Task instructions:
Quote the records verbatim from the line with "kingdom: Animalia" to the line with "common name: Tawny pipit", both included.

======== Records

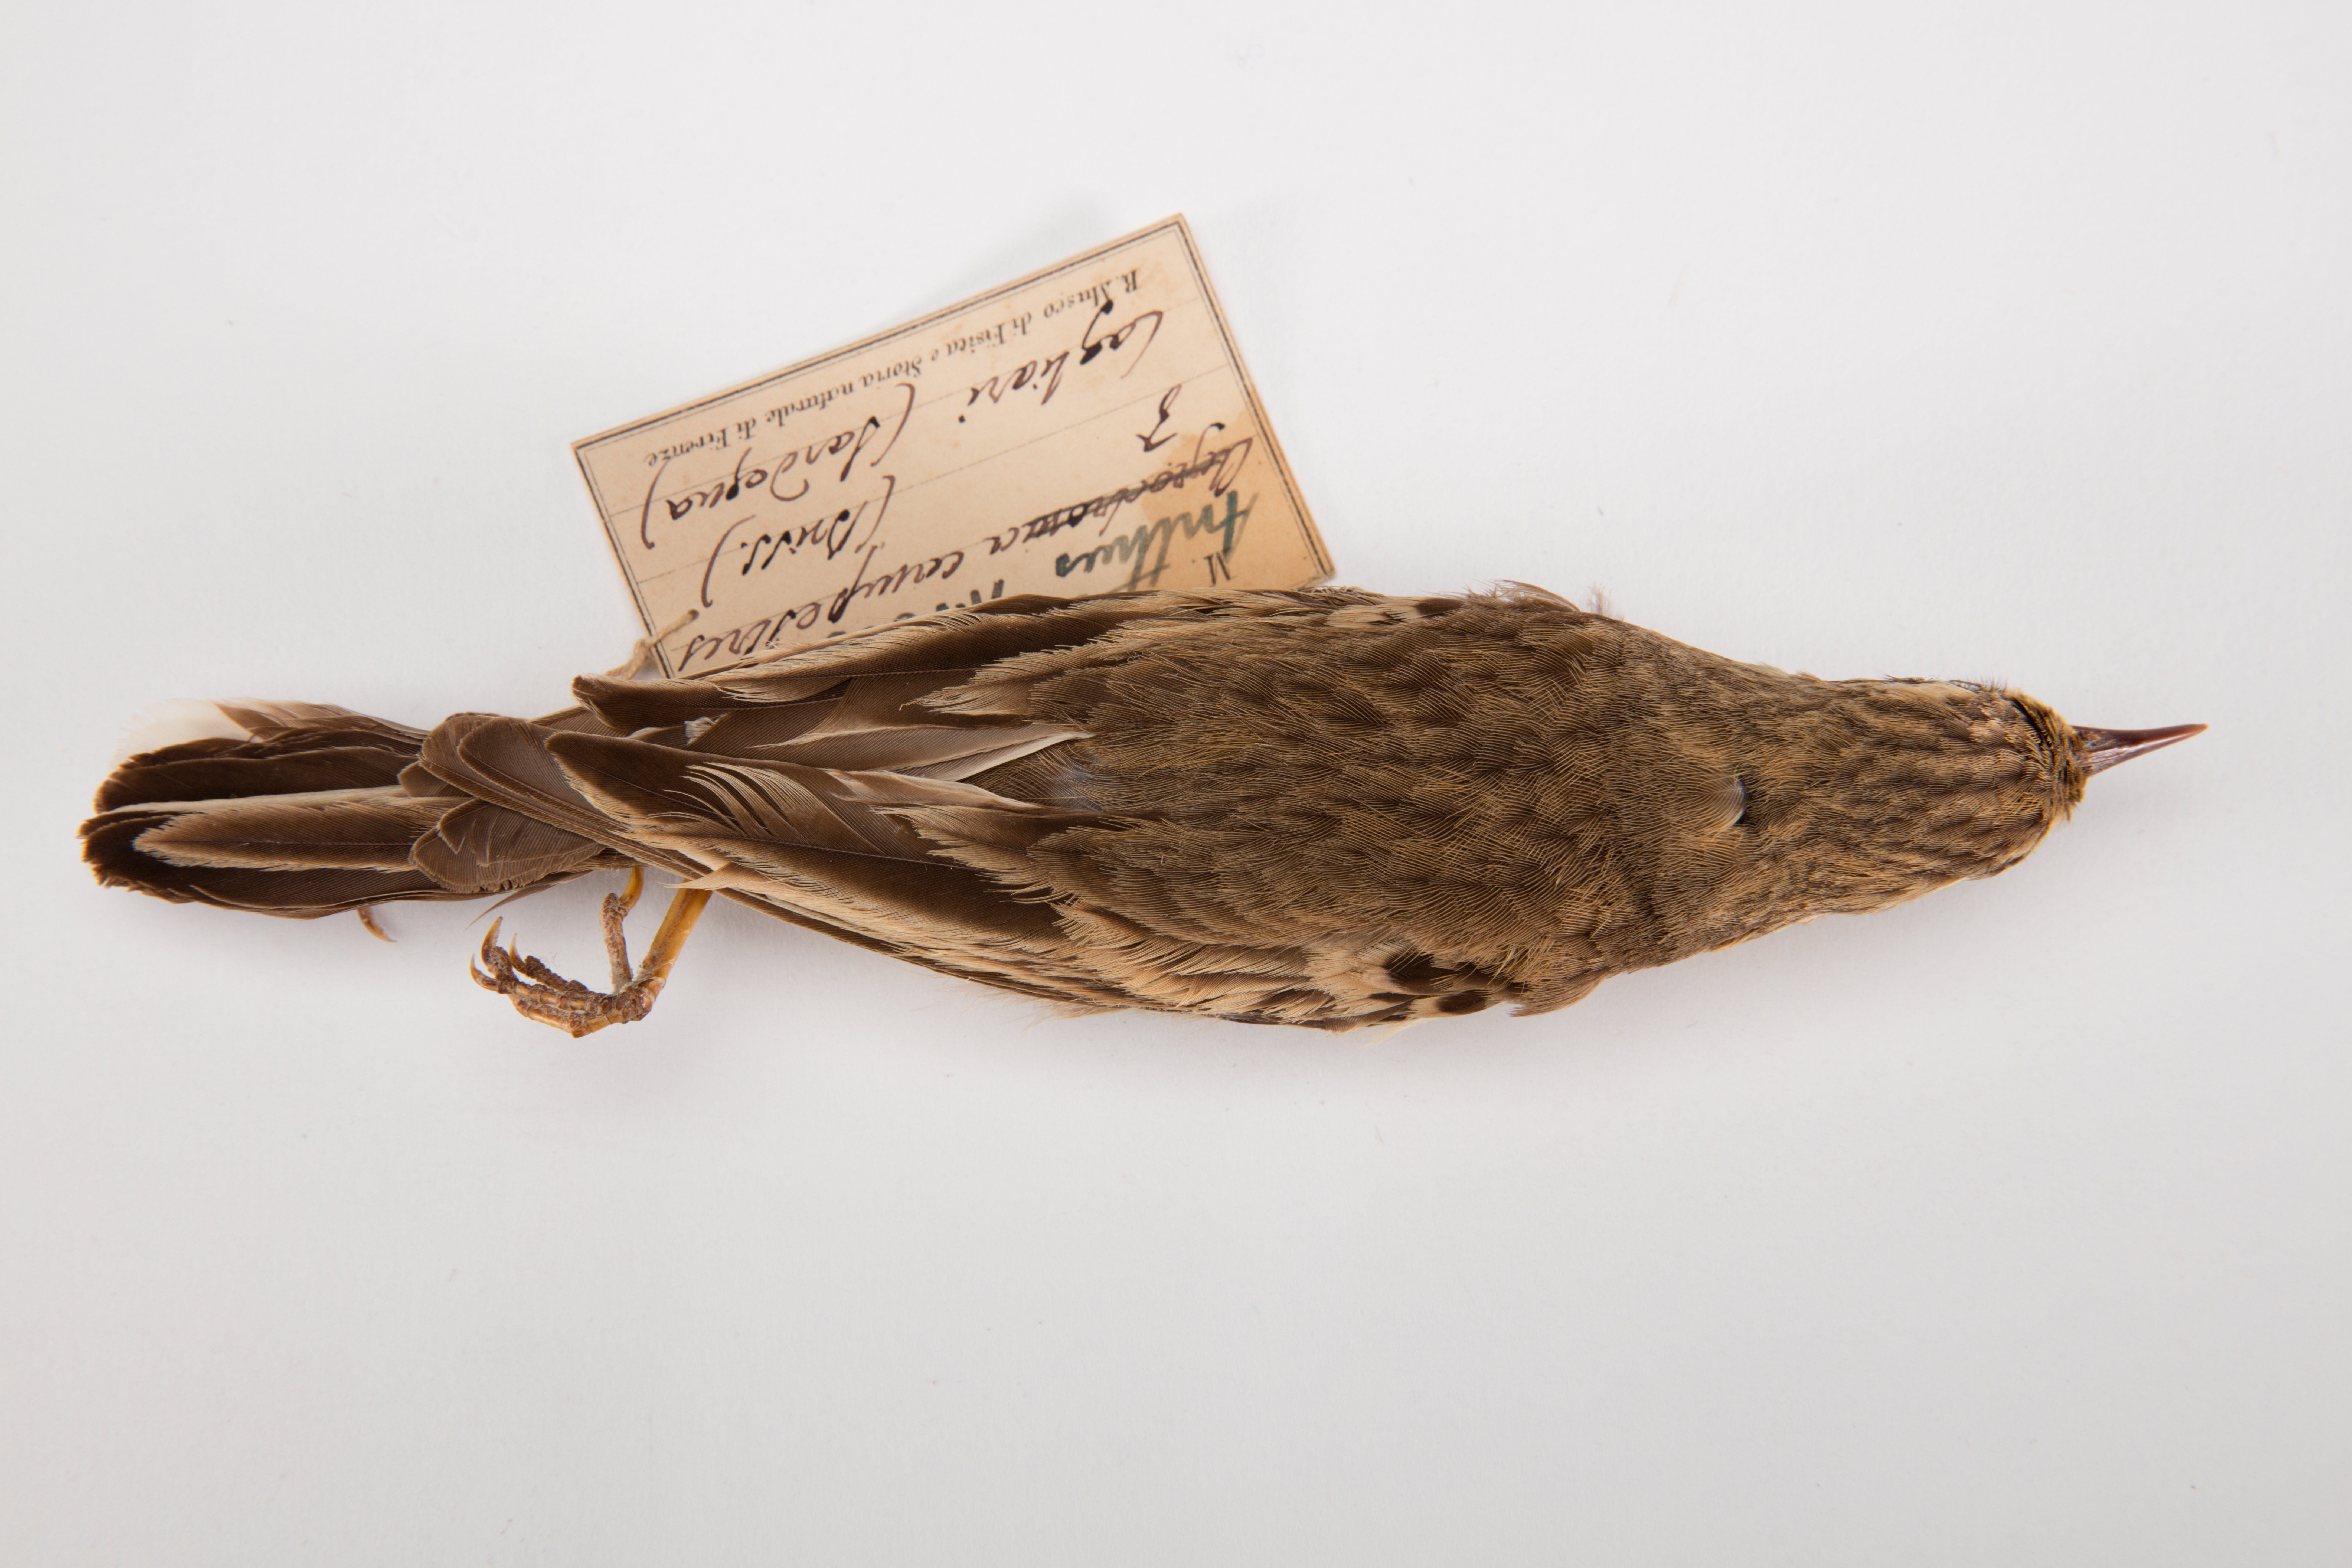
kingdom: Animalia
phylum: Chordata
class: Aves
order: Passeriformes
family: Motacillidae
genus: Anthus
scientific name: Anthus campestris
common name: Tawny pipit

================
======== Records

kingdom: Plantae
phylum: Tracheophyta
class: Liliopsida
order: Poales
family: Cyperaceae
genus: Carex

================
======== Records

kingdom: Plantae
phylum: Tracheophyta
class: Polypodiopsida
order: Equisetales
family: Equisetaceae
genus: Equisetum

================

Solution to the exercise:
kingdom: Animalia
phylum: Chordata
class: Aves
order: Passeriformes
family: Motacillidae
genus: Anthus
scientific name: Anthus campestris
common name: Tawny pipit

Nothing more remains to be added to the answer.